Stations are Coordinating Petrol Prices
NHH researchers Øystein Foros (t.h) and Frode Steen believe that petrol stations in Norway are coordinating petrol prices, something that costs customers money. By publishing recommended retail prices on their web pages the players in the market can adjust their prices to one another. Today the market follows a cycle with the highest price occurring on Monday and the cheapest petrol on Sunday. Now, Foros and Steen stress that the companies must be forbidden from publishing recommended retail prices on the internet.
Foros and Steen know good price patterns of petrol in Norway. With data stretching back to 2003, they have investigated the strategy of petrol chains.
It is on the basis of nearly 30,000 price observations that Foros and Steen claim that the stations are coordinating prices. They think that the authorities must now prevent the oil companies from publishing recommended retail prices on their web pages.
"It is not a problem that the companies steer the price of their own stations, what is special is that the different petrol companies are following the same patterns," says Professor Frode Steen.
The NHH researchers gave the petrol stations the benefit of the doubt, and explored other possible reasons that all the companies follow the same patterns. Demand cannot explain the pattern.
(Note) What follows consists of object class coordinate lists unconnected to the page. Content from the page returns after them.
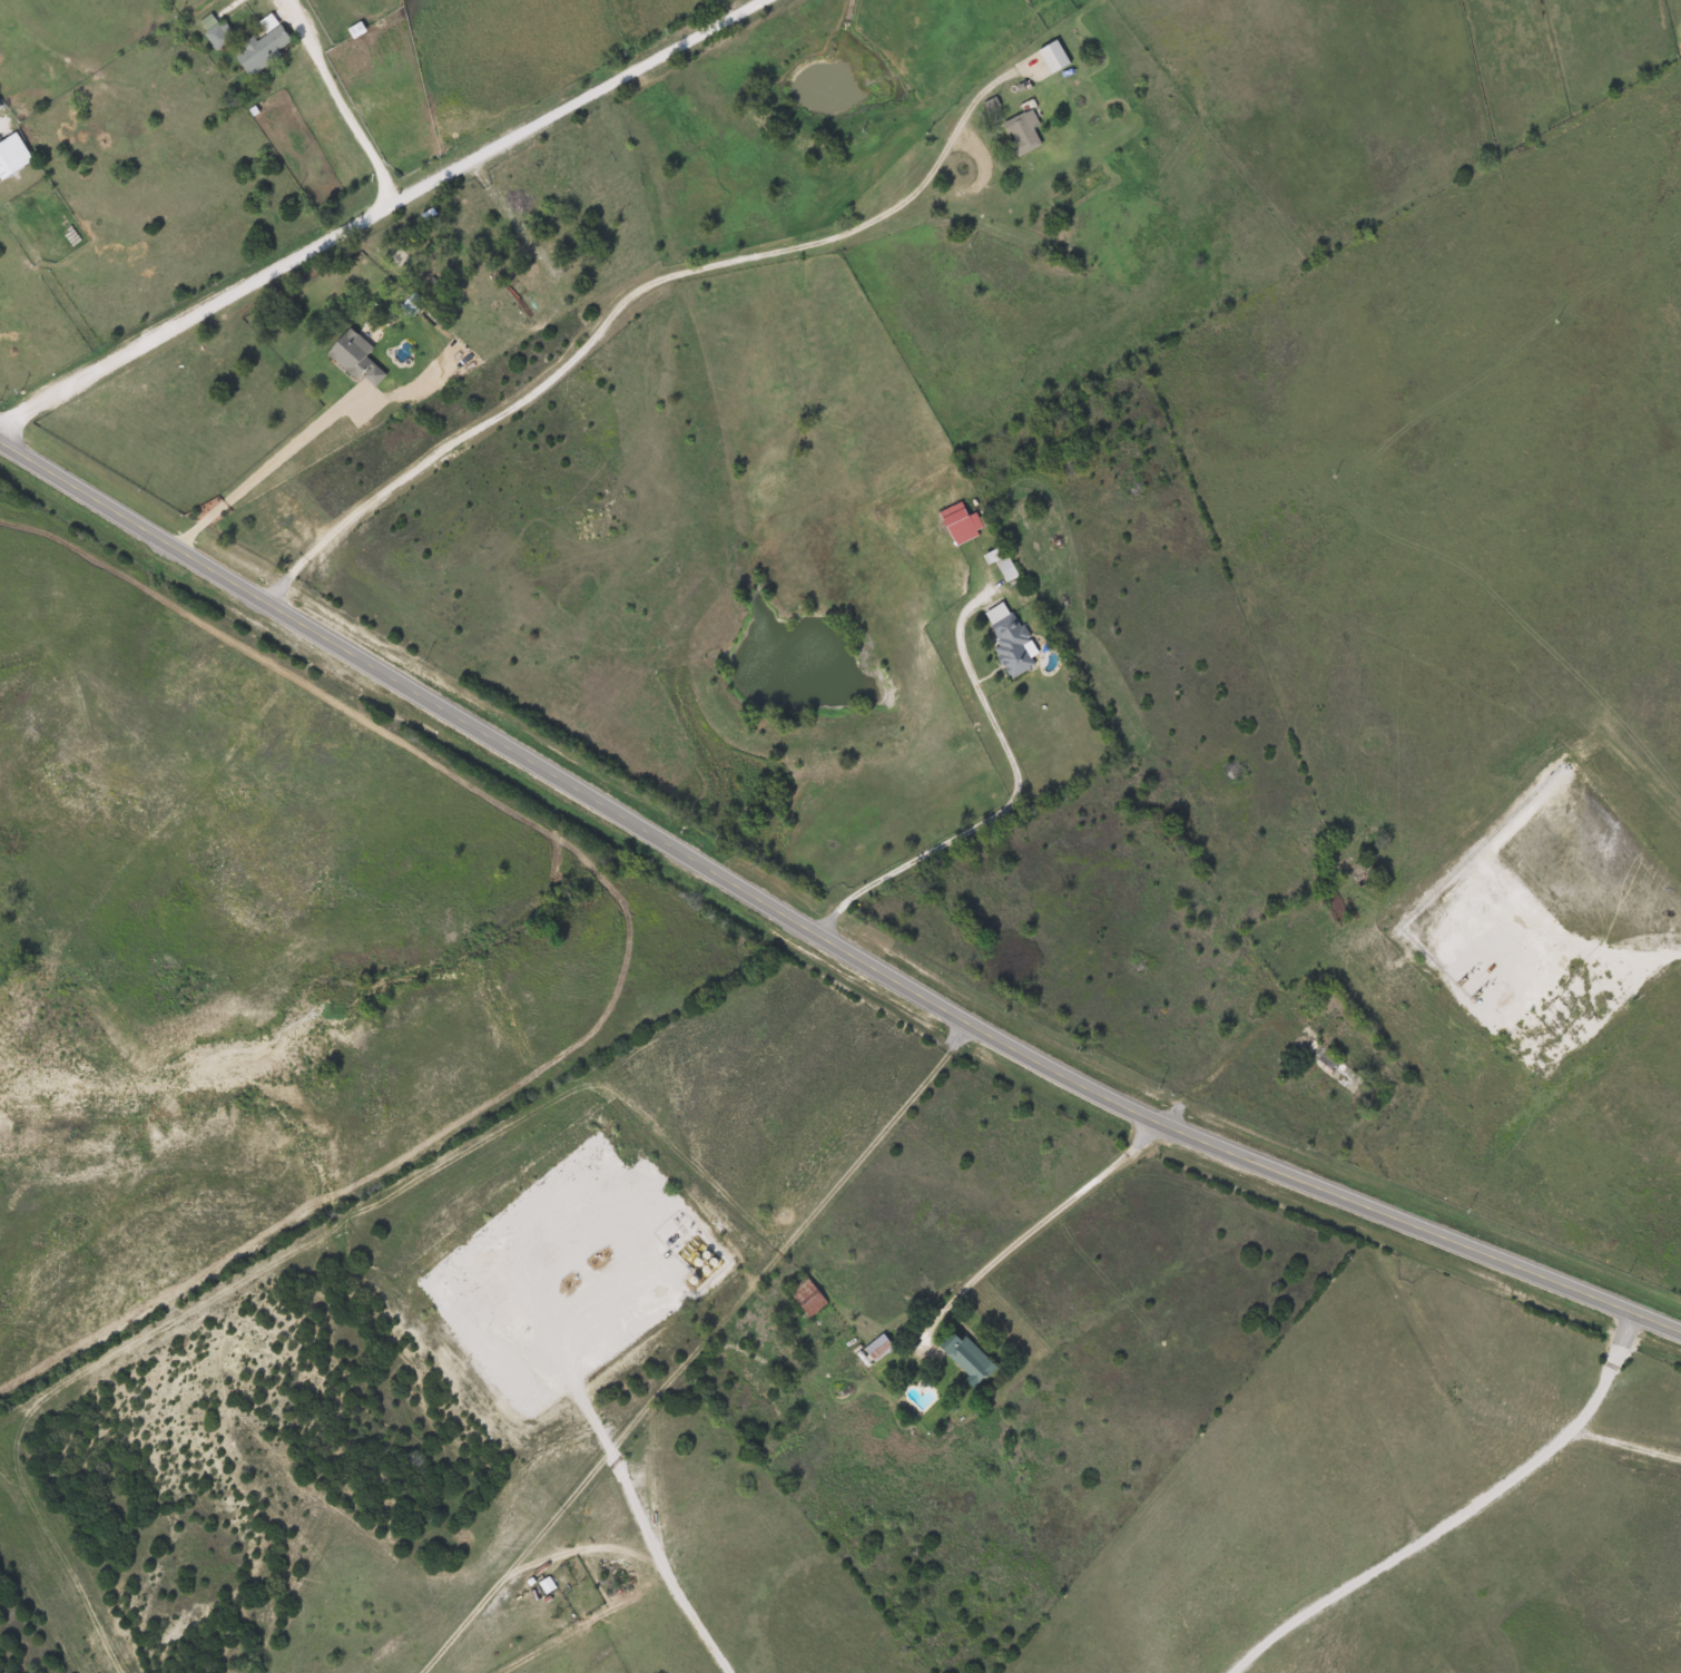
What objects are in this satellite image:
building: (214, 32)
building: (263, 47)
building: (1051, 57)
road: (336, 102)
building: (1020, 133)
building: (11, 156)
road: (918, 175)
road: (376, 211)
building: (354, 358)
road: (546, 378)
road: (256, 472)
building: (959, 525)
building: (1006, 636)
road: (1012, 801)
road: (816, 943)
road: (1654, 955)
building: (1336, 1071)
road: (771, 1270)
building: (806, 1297)
road: (929, 1318)
road: (1621, 1340)
building: (877, 1348)
building: (964, 1358)
road: (636, 1507)
road: (1433, 1529)
road: (592, 1551)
"We know little about petrol demand, but we think it is strange that they are following such a weekly cycle. Hence we think this is not an explanation of the price pattern. In addition, we are seeing that the pattern ended abruptly for the whole country during Easter 2004. Before Easter the price was highest on Thursday, afterward the highest price was on Monday. Since then the Monday pattern has continued now for four years. Therefore, it was the demand during that week which steered the price pattern, making it strange that this demand should suddenly end after Easter 2004," says Steen.
Expenses cannot explain the pattern
The price patterns could also be a result of petrol station expenses. Petrol retail price in the European market, also called the Rotterdam Price, constitutes a large portion of the station's expenses. If the retail price of petrol follows the same weekly patterns, it could explain the price trend since it would affect all companies alike.
"The Rotterdam Price variation during a week is negligible, it is less than one øre," says Steen. The Rotterdam Price plus appreciation and taxes amounts to 89 percent of the expenses for petrol stations. The remaining kroner will cover expenses like wages to staff and rent of the station. One cannot easily think that this actually follows a weekly pattern.
The fact that prices are following patterns with sudden jumps and smooth declines is not unfamiliar, it is called Edgeworth-competition," explains Steen. The theory states that the competition presses the prices down until they reach a level where it is irrational to cut them further.
"We have looked at examinations of petrol prices from the USA and Canada. The price patterns there are not nearly as regular as we see in the Norwegian market. It is normal that local competition pushes the price down until it hits a low enough point where one player realizes the price is too low for him to earn money. Then he raises the price and the others typically follow after," says Steen and points out that in the Norwegian market the price has a significantly large, regular jump up each seventh day, Monday afternoon.
Coordinating is profitable
"The conclusion is that neither explanation - costs or local competition alone - can explain the pattern. What we see in Norway is different from what we see in other countries. The companies have a common understanding to do this. They are using recommended retail prices as a tool, as a reference point so that they can zero out the competition. They make sure to end the competition on Monday - and their tool is the recommended retail price. The petrol stations in which we have data regarding this issue, we observe nothing which deviates from this system.
The customers are not benefiting from this situation. The price coordination automatically means higher prices, or else it would not be worth the company's use of resources.
"We found that the margins for the petrol stations became 14-23 percent higher after Easter 2004," says Steen. Furthermore, this has clearly been positive for the petrol stations, but at the cost of the customers.
It is evidently expensive for the customers that the companies can coordinate their prices so well. The best way to hinder coordination, is increase competition, believe the researchers. They assert that it must become more difficult for the companies to send significant price signals.
"We think that it will become much more difficult to coordinate the prices, if the petrol companies cannot announce recommended retail prices on their home web pages. We do not see any reason why these companies should be allowed to publish this price" says Steen to Paraplyen.